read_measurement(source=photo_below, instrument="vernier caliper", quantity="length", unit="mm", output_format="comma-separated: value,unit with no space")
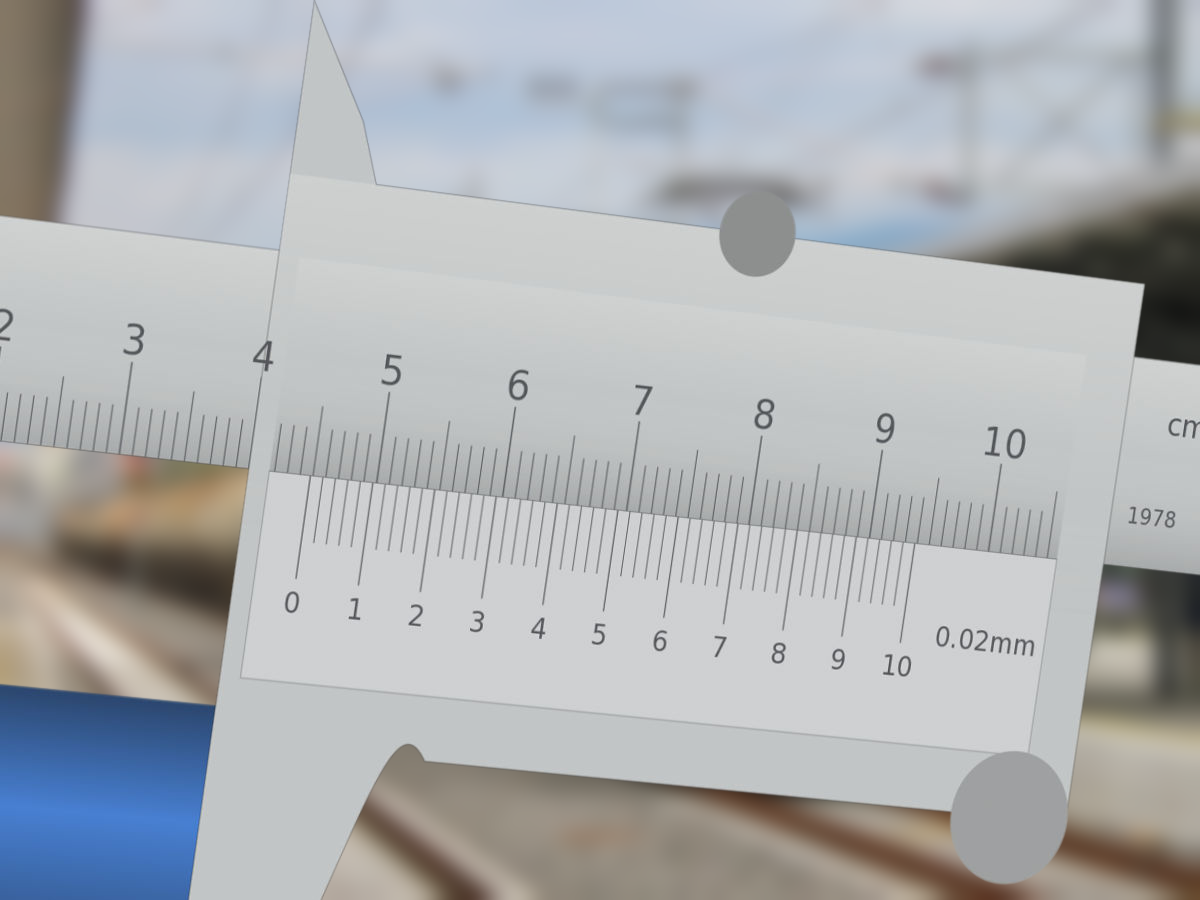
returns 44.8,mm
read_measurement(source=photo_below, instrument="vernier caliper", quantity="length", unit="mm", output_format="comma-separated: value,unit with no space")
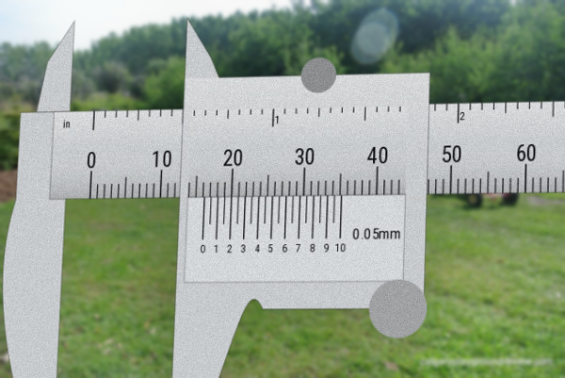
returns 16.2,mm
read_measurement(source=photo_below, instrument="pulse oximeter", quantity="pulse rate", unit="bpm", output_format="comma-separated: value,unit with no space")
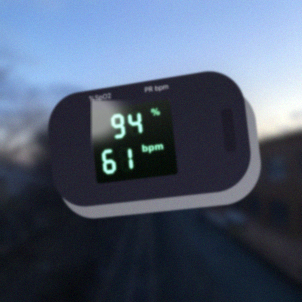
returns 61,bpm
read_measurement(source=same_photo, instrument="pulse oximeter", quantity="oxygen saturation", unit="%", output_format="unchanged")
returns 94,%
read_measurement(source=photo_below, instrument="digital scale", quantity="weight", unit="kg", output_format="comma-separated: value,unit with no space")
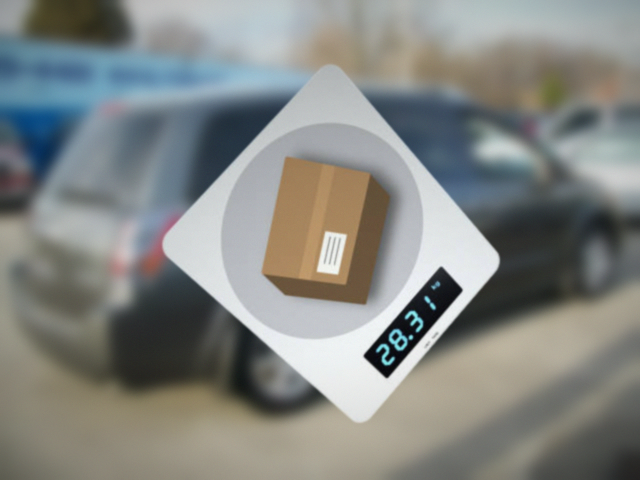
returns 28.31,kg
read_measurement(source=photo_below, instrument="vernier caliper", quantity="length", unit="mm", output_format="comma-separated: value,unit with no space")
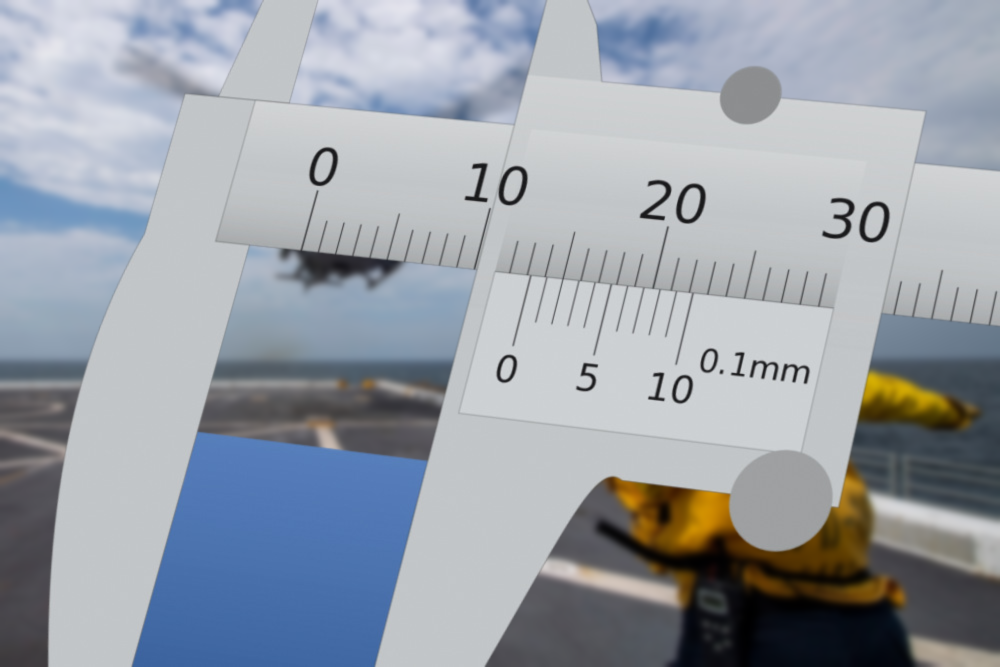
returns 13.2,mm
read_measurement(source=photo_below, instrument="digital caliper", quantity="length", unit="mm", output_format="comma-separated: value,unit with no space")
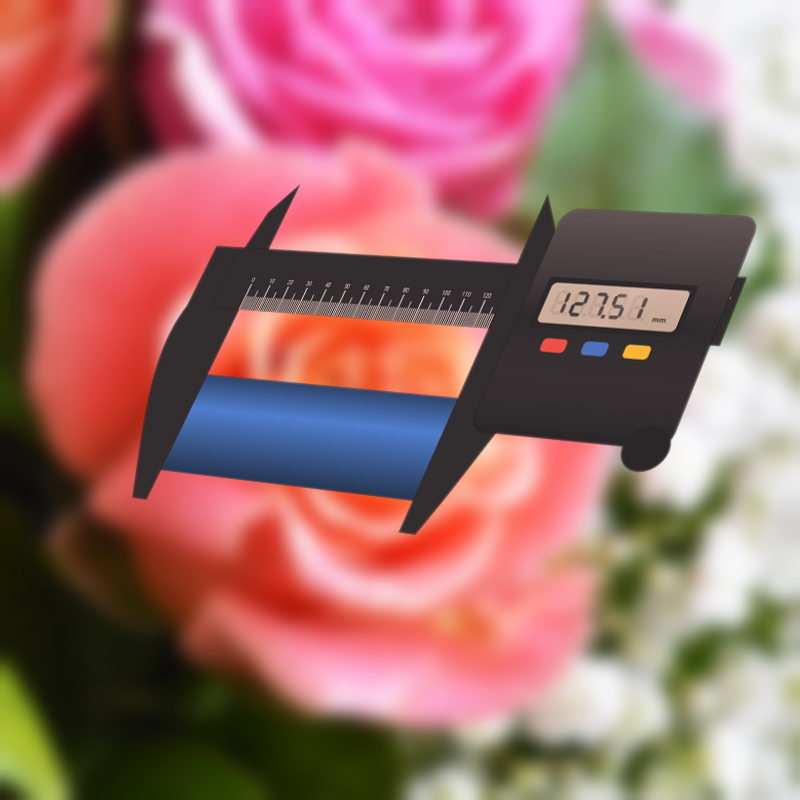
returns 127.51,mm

+++

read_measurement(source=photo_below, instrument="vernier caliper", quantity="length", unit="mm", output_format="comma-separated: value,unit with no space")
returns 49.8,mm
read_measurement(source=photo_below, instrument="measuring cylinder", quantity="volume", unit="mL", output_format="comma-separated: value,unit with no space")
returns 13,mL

+++

Instructions for the task – Extract every line of the records above that contains the string "pulse", matching case exactly.

Exercise answer –
read_measurement(source=photo_below, instrument="pulse oximeter", quantity="pulse rate", unit="bpm", output_format="comma-separated: value,unit with no space")
read_measurement(source=same_photo, instrument="pulse oximeter", quantity="oxygen saturation", unit="%", output_format="unchanged")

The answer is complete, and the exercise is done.